Jean-Marc Barr began working in theatre in France in 1986. After some television roles and film work, in particular, Hope and Glory (1987) by John Boorman, he was cast in the tremendously successful The Big Blue (1988). Luc Besson cast him in the role of French diver Jacques Mayol. He played in the role opposite Rosanna Arquette and Jean Reno. The Big Blue was the most financially successful film in France in the 1980’s.

In 1991, he starred in Danish Director Lars von Trier’s Europa, marking the beginning of a long friendship (he is the godfather of von Trier’s children) as well as a significant professional relationship. He went on to appear in von Trier’s Breaking the Waves (1996), Dancer in the Dark (2000), Dogville (2004) and Manderlay (2005).

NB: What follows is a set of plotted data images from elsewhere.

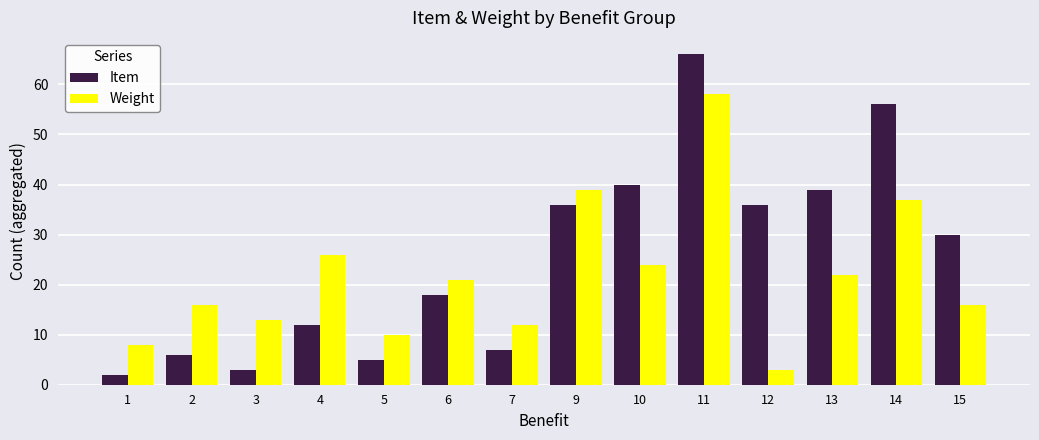

Which series has the largest total across all categories?

Item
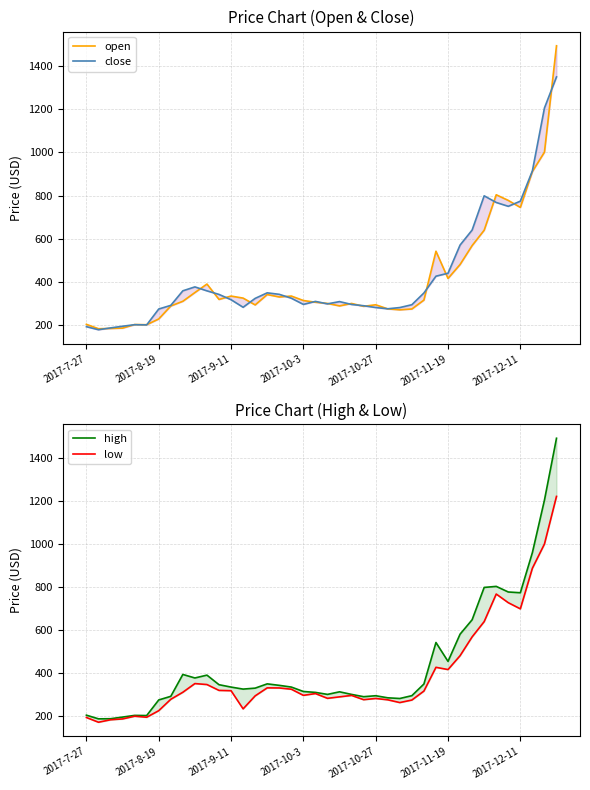

What is the lowest value of the open series?

183.4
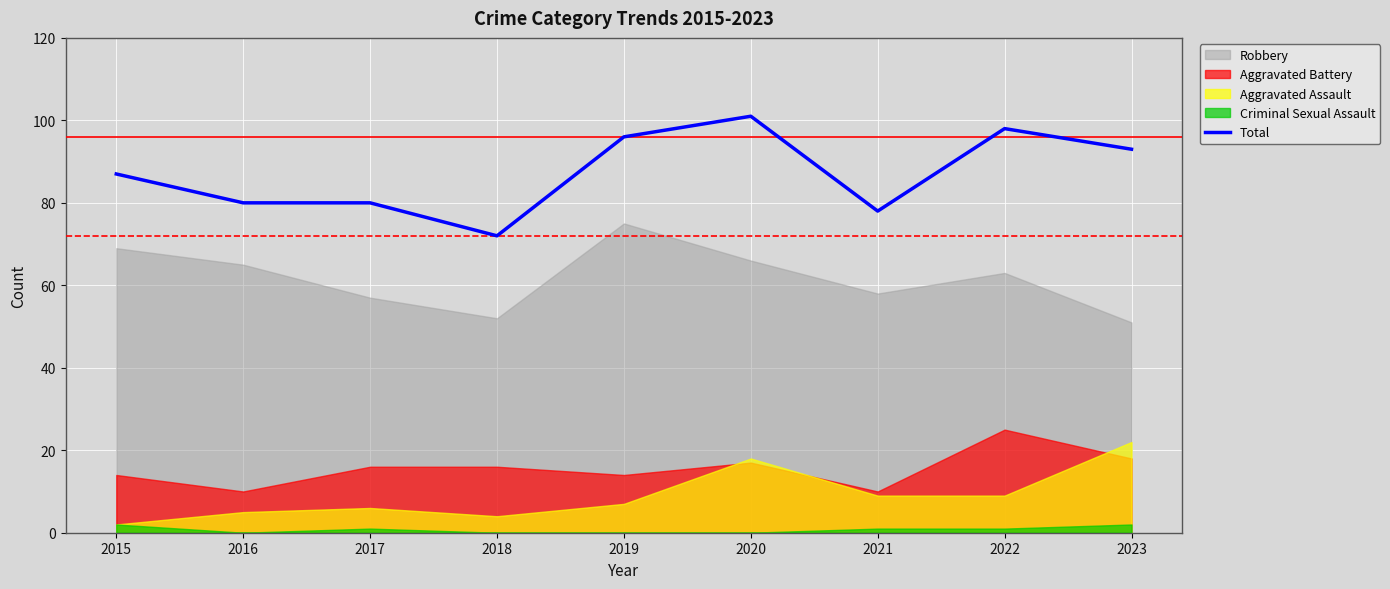

True or false: Total has a value of 80 at 2017.

True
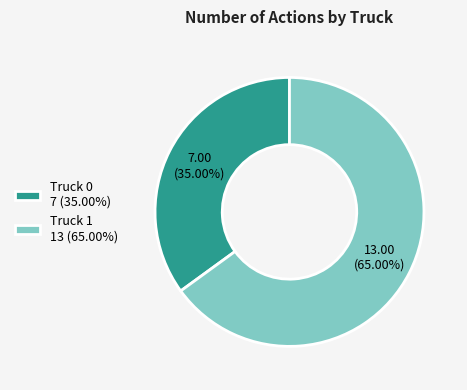

Count the number of slices in the pie.

2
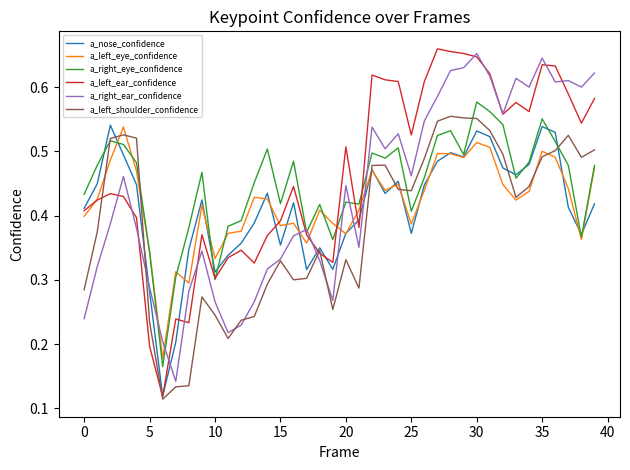

Which series has the largest range (max minus min)?

a_left_ear_confidence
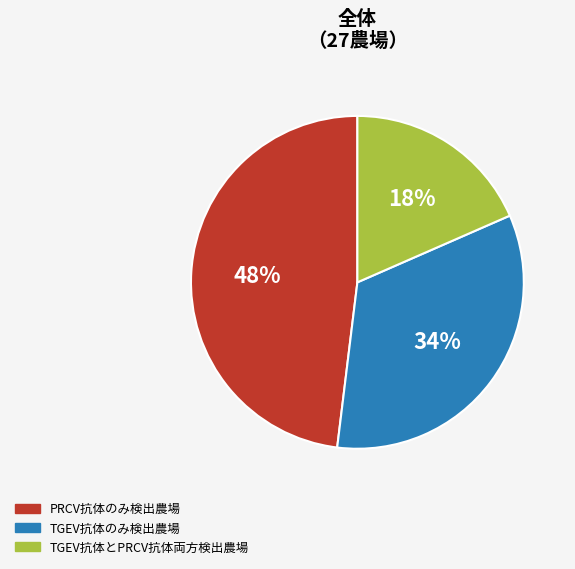

Is there a majority slice in this chart?

No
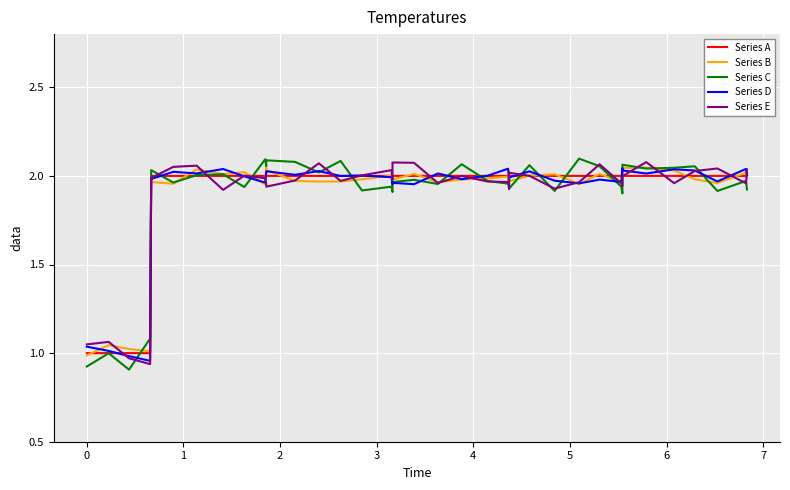

Reading left to right, what are all the values shown in this chart?

Series A: 1.0	1.0	1.0	1.0	2.0	2.0	2.0	2.0	2.0	2.0	2.0	2.0	2.0	2.0	2.0	2.0	2.0	2.0	2.0	2.0	2.0	2.0	2.0	2.0	2.0	2.0	2.0	2.0	2.0	2.0	2.0	2.0	2.0	2.0	2.0	2.0	2.0	2.0	2.0	2.0
Series B: 1.0	1.0	1.0	1.0	2.0	2.0	2.0	2.0	2.0	2.0	2.0	2.0	2.0	2.0	2.0	2.0	2.0	2.0	2.0	2.0	2.0	2.0	2.0	2.0	2.0	2.0	2.0	2.0	2.0	2.0	2.0	2.0	2.0	2.0	2.0	2.0	2.0	2.0	2.0	2.0
Series C: 0.9	1.0	0.9	1.1	2.0	2.0	2.0	2.0	2.0	1.9	2.1	2.1	2.1	2.1	2.0	2.1	1.9	1.9	1.9	2.0	2.0	2.0	2.1	2.0	2.0	2.0	1.9	2.1	1.9	2.1	2.1	1.9	1.9	2.1	2.0	2.0	2.1	1.9	2.0	1.9
Series D: 1.0	1.0	1.0	1.0	2.0	2.0	2.0	2.0	2.0	2.0	2.0	2.0	2.0	2.0	2.0	2.0	2.0	2.0	2.0	2.0	2.0	2.0	2.0	2.0	2.0	2.0	2.0	2.0	2.0	2.0	2.0	2.0	2.0	2.0	2.0	2.0	2.0	2.0	2.0	2.0
Series E: 1.0	1.1	1.0	0.9	2.0	2.0	2.1	2.1	1.9	2.0	2.0	2.0	1.9	2.0	2.1	2.0	2.0	2.0	2.0	2.1	2.1	2.0	2.0	2.0	2.0	1.9	2.0	2.0	1.9	2.0	2.1	2.0	1.9	2.0	2.1	2.0	2.0	2.0	2.0	2.0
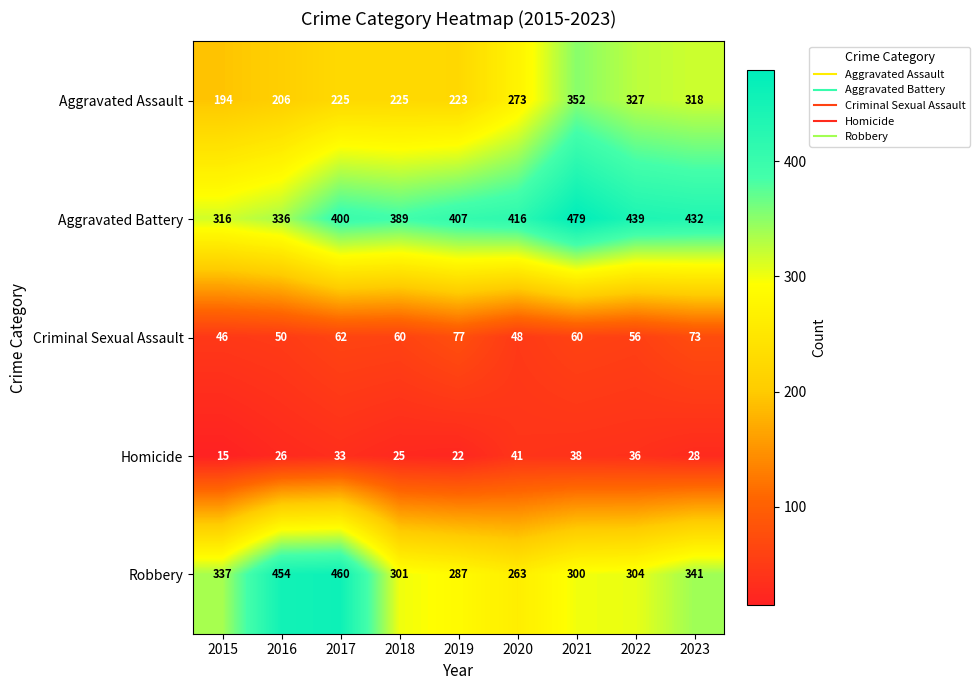

Which series has the largest total across all categories?

Aggravated Battery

His collaboration with von Trier put him on track to start directing his own work. He debuted in 1999 as a director, screenwriter and producer with the intimate love story Lovers. This film became the first part of a trilogy; the two subsequent parts being the drama Too Much Flesh (2000) and the comedy Being Light (2001) which he co-directed with Pascal Arnold.

He may also be recognized for his role as the attractive divorce lawyer, Maitre Bertram in the Merchant Ivory film le Divorce (2003). He appeared as Hugo in The Red Siren in 2002.